James Harden #1 of the Philadelphia 76ers reacts against the Boston Celtics at the Wells Fargo Center on February 25, 2023 in Philadelphia, Pennsylvania.
Mitchell Leff/Getty Images

James Harden, who's having an excellent and understated season for the Philadelphia 76ers, has big choices to make this summer. The roly-poly point guard can decline his $35.6 million player option for next season to negotiate a new contract. He already took a $15 million pay cut to give Philly's front office more cap room to play with; that well-constructed team is now 39-21 and third in the East.

Harden is 33 years old, and his decision this summer will also be a clear expression of his values.
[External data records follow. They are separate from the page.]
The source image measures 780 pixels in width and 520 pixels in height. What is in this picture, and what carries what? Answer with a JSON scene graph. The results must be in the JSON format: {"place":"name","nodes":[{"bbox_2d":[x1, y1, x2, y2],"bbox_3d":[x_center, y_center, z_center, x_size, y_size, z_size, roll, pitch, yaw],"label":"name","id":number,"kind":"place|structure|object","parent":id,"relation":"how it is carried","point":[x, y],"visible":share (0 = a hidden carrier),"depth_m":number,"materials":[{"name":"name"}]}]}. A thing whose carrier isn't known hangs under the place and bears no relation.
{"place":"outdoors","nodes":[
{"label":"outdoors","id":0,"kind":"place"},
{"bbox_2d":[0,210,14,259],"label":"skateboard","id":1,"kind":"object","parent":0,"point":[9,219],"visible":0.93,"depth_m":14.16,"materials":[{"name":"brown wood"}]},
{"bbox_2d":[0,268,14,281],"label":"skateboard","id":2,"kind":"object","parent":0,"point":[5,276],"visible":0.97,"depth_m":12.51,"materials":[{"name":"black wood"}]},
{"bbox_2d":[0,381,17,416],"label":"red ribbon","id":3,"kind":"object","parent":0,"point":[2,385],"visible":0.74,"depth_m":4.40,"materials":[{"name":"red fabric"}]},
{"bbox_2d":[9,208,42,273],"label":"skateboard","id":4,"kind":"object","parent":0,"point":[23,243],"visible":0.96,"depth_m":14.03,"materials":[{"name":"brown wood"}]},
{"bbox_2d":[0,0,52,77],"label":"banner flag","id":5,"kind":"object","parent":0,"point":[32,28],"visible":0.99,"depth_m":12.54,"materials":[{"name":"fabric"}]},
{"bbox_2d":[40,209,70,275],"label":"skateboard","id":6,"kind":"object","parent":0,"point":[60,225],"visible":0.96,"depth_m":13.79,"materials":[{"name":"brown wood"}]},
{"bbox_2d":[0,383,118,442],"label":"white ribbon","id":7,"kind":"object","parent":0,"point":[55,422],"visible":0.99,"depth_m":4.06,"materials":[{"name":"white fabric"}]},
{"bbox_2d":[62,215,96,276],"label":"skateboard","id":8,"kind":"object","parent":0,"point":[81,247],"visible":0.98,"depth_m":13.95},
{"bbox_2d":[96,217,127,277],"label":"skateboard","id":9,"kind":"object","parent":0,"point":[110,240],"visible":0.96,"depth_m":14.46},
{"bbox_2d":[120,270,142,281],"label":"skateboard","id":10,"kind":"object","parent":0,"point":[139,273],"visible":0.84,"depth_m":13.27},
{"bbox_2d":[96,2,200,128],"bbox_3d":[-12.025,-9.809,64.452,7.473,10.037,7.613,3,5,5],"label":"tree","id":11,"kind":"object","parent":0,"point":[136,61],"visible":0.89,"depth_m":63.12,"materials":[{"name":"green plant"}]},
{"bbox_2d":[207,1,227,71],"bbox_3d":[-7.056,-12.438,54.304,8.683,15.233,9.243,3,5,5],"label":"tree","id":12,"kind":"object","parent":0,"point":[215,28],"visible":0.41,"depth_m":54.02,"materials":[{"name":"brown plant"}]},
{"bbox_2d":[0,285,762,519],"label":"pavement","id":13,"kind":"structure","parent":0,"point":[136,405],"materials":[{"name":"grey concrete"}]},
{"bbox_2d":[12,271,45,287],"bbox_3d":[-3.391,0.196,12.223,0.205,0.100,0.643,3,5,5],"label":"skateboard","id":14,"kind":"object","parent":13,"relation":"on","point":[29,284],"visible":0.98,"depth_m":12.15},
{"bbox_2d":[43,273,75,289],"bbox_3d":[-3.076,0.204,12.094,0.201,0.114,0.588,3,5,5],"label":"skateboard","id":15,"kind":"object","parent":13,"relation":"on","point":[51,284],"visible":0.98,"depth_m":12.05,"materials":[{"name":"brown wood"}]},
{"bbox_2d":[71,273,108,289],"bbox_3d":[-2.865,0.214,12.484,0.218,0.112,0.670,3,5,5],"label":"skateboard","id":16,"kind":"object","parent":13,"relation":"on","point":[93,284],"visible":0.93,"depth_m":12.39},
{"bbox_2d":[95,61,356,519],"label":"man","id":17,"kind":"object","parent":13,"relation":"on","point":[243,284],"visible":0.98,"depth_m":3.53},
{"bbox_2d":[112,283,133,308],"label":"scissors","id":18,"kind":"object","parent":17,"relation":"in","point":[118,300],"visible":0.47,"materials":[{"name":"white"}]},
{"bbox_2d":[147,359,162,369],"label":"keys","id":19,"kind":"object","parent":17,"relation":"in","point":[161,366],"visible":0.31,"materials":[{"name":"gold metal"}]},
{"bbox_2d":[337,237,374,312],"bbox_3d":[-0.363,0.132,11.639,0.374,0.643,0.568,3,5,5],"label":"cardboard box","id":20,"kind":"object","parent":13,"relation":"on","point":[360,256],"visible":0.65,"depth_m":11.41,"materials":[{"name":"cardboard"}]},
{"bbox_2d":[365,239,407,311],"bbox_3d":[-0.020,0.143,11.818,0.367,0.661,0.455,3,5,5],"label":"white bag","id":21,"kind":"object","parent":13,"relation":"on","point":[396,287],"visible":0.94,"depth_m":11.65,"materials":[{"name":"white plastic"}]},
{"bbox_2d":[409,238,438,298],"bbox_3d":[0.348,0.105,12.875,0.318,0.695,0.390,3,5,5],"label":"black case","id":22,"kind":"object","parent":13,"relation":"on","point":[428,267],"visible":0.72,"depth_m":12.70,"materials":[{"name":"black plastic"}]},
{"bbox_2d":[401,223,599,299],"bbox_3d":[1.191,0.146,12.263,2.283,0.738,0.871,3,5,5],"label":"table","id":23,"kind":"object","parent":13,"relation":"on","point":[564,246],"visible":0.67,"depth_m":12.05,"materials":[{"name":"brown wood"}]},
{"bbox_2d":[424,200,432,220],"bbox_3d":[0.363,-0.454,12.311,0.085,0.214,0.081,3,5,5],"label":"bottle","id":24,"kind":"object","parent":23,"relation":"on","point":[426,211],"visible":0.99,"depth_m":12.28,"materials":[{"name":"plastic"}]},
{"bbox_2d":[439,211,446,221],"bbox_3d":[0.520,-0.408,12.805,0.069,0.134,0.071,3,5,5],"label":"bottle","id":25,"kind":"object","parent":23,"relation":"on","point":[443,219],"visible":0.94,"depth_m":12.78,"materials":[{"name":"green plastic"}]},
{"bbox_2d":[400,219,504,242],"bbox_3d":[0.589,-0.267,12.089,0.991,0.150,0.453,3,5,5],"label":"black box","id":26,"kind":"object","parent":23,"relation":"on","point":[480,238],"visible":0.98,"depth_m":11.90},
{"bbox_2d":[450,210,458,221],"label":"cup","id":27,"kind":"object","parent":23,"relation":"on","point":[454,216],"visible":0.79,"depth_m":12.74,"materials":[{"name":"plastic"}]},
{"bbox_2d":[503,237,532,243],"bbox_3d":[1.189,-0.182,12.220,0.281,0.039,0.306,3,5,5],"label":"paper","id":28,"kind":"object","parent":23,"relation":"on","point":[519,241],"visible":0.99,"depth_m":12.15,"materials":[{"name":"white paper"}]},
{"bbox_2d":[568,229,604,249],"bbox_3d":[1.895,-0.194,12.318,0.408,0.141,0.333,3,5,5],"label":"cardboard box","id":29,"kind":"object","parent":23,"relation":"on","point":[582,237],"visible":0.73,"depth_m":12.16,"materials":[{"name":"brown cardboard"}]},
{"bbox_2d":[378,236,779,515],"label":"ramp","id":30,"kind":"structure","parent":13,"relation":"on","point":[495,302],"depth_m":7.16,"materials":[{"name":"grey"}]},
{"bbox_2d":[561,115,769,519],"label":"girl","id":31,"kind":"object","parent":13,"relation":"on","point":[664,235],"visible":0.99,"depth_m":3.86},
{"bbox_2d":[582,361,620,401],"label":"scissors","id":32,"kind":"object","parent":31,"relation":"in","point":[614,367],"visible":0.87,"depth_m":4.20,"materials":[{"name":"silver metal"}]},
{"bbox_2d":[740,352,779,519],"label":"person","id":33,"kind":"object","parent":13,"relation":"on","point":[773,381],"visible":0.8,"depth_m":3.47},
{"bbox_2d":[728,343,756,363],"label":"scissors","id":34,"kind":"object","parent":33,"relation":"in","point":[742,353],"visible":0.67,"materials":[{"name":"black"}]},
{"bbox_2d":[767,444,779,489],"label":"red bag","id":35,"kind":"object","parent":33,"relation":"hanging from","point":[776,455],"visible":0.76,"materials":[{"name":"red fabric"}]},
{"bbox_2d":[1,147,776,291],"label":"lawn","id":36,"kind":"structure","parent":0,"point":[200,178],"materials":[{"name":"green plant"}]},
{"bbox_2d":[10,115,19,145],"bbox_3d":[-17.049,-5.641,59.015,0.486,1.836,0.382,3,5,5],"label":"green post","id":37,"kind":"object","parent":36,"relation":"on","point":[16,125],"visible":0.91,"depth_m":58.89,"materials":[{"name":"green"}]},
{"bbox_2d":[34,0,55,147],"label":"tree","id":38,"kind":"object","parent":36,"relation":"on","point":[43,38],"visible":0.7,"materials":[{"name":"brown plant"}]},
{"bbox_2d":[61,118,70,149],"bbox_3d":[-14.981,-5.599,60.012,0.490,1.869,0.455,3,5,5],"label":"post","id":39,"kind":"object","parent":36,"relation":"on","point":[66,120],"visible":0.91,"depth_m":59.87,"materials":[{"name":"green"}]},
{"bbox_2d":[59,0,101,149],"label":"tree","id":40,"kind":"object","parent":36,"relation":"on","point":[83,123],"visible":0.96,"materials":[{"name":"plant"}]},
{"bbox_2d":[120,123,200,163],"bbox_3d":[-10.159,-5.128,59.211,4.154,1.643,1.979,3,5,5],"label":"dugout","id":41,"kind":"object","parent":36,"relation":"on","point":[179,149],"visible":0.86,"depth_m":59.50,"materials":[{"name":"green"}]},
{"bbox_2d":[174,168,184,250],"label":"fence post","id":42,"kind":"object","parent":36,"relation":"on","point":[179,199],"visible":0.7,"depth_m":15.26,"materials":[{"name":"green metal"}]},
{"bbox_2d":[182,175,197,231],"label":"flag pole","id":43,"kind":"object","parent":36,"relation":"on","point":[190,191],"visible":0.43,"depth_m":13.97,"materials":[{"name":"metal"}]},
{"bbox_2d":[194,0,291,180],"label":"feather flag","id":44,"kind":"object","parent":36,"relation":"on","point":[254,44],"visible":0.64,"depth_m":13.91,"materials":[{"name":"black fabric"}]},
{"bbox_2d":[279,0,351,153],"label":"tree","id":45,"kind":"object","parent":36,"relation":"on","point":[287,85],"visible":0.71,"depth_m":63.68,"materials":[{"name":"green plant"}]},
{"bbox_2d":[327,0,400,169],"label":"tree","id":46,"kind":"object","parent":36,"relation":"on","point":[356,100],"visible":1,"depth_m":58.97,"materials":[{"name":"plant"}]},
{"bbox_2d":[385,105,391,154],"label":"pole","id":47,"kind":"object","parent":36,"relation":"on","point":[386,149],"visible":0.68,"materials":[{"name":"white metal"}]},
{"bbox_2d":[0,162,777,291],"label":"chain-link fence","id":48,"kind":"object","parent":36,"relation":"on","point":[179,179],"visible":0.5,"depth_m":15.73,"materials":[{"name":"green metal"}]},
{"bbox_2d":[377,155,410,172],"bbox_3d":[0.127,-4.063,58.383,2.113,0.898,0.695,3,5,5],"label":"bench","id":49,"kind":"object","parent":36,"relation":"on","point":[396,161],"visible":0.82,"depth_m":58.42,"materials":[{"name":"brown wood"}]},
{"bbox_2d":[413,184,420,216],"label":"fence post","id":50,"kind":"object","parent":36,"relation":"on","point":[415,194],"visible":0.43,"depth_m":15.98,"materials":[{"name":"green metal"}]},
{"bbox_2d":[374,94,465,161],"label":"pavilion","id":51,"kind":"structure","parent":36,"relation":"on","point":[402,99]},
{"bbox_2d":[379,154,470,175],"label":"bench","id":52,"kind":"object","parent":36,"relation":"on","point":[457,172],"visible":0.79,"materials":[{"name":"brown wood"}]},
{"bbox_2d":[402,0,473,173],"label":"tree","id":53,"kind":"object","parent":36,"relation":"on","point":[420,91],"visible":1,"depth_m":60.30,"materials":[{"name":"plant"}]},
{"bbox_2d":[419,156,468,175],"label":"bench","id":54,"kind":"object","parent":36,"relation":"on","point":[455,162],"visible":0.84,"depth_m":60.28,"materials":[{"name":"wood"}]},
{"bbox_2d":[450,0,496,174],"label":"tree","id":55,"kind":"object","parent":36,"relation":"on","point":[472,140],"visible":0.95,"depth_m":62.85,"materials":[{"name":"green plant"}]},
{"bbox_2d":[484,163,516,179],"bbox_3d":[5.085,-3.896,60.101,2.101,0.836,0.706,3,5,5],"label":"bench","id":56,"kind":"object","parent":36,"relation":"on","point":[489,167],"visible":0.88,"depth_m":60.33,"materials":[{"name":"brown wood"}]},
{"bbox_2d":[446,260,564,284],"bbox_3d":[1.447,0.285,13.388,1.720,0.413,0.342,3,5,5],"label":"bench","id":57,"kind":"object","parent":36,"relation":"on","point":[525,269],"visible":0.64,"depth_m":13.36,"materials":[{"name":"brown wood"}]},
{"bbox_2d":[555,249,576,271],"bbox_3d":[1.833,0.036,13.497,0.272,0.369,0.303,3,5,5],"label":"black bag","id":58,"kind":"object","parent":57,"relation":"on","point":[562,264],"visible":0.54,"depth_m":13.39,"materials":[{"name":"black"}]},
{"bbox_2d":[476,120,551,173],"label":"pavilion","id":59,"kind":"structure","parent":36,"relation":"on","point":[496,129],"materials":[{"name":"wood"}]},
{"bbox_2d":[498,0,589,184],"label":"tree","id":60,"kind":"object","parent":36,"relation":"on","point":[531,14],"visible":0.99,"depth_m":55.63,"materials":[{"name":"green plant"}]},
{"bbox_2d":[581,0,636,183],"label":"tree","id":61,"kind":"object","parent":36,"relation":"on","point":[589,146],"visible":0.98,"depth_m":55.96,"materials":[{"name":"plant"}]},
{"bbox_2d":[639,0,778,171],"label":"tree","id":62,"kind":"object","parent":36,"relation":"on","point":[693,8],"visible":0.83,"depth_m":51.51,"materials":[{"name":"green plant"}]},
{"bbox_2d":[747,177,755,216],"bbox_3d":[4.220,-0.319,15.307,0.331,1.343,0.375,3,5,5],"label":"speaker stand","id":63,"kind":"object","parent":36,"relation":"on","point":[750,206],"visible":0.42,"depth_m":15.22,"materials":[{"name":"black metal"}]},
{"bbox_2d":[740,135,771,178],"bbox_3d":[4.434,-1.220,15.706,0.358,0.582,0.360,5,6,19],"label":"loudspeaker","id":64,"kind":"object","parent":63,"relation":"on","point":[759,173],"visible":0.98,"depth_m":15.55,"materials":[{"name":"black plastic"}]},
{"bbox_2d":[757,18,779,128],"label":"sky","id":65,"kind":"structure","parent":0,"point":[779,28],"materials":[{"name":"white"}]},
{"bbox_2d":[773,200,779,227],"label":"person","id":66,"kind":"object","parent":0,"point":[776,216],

What matters most? Is it championship potential, which is probably best served by sticking with Joel Embiid? Is it a max contract, which he might struggle to squeeze out of Sixers GM Daryl Morey, but could find elsewhere? Is it physical proximity to Las Vegas? Please select one of the three before proceeding.

Reporters have begun to chatter about one amusing outcome: a return to the Houston Rockets, the worst team in the league, with perhaps the worst collective point guard play in recent memory. A dialed-in Harden might even elevate this pack of sad zoomers to the neighborhood of 30 wins. ESPN's Tim MacMahon said on a podcast last week that Harden spends a lot of time in Houston and even "works out at the Rockets' facility on a regular basis." On Wednesday, the Athletic's Sam Amick and Kelly Iko went long on a hypothetical reunion.

Common rubes might think that building buzz about Houston is just a negotiating leverage play with the Sixers, but, as the article solemnly attests, "if you talk to the people who know Harden best ... this isn’t the negotiating leverage play so many assumed it to be." Seems legit. There are unconvincing lines about how much Harden admires regressing sophomore Jalen Green and defective rookie Jabari Smith Jr., but the article buries Harden's most honest reasons for a reunion right in the middle:

For all those years—the eight consecutive playoff berths, two West Finals appearances, one MVP season and eight All-Star appearances—Harden had an unofficial agreement with his Rockets bosses. So long as he showed up and showed out, he’d be free to bend the rules when it came to well-chronicled off-court style.

“It was the place that allowed him to truly be him,” one source close to the situation said. “They embrace the clubs, the private jets to Vegas, the lack of conditioning. … So they were like, ‘No, you go.’ As long as you put up 30, we’re good. That was not any other place he’d ever been. … He loves that place. It was the place that allowed him to truly be him.”

They "embrace ... the lack of conditioning"! They were like, "No, you go"!

The Houston Rockets already have a long list of to-dos: fire head coach Stephen Silas; move Green and Kevin Porter Jr. off the ball; figure out what they have in Alperen Sengun and TyTy Washington Jr.; suss out what's ailing Smith, who was supposed to be a plug-and-play prospect. Also, they might soon welcome Victor Wembanyama to town, due to how poorly they're faring on the above tasks. Now we are to believe that they've added a new priority to the list: Max out a 33-to-37-year-old with playoff-tested strip-club experience.

It's one of those murmurs that's very hard to believe this far out, but somehow wholly unsurprising if it comes to pass. If you correctly picked what matters most to James Harden at this juncture of his career, you've earned a cookie, and something even more precious: a place to truly be you.